_Work request_
Give a verbatim repeat of the lines that run from the line containing "这个是不是在Tengine-2.2.2 版本上不起作用了, start: Nov" to the end of the data below.
____
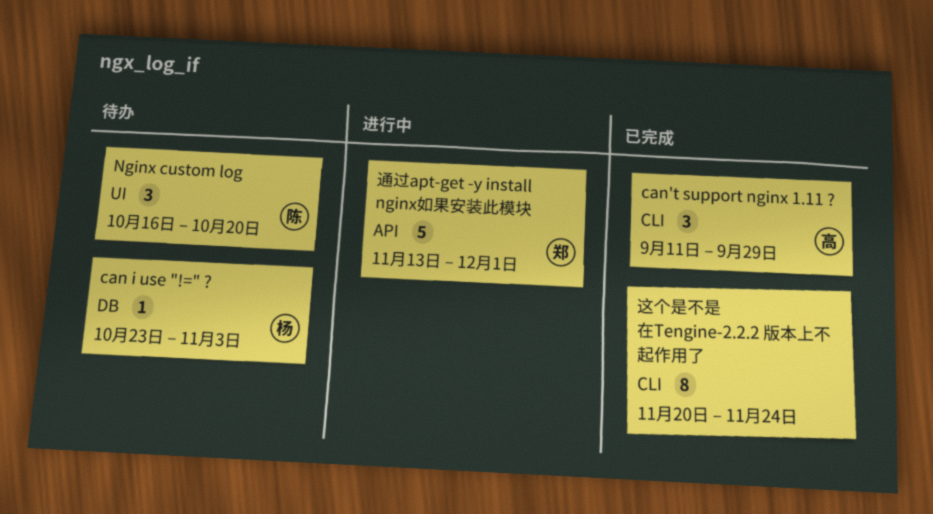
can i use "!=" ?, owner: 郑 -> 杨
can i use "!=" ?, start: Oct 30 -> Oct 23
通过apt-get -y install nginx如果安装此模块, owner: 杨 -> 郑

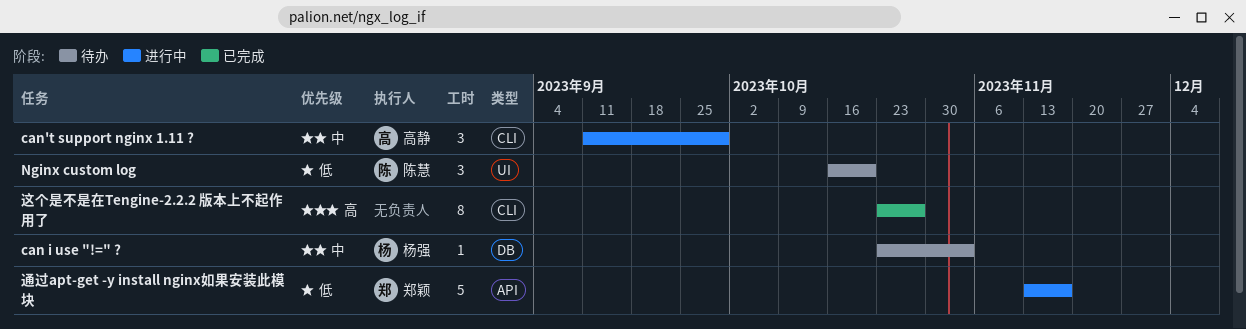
can't support nginx 1.11 ?, status: 已完成 -> 进行中
这个是不是在Tengine-2.2.2 版本上不起作用了, start: Nov 20 -> Oct 23
这个是不是在Tengine-2.2.2 版本上不起作用了, due: Nov 24 -> Oct 27
通过apt-get -y install nginx如果安装此模块, due: Dec 1 -> Nov 17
____
_Written solution_
这个是不是在Tengine-2.2.2 版本上不起作用了, start: Nov 20 -> Oct 23
这个是不是在Tengine-2.2.2 版本上不起作用了, due: Nov 24 -> Oct 27
通过apt-get -y install nginx如果安装此模块, due: Dec 1 -> Nov 17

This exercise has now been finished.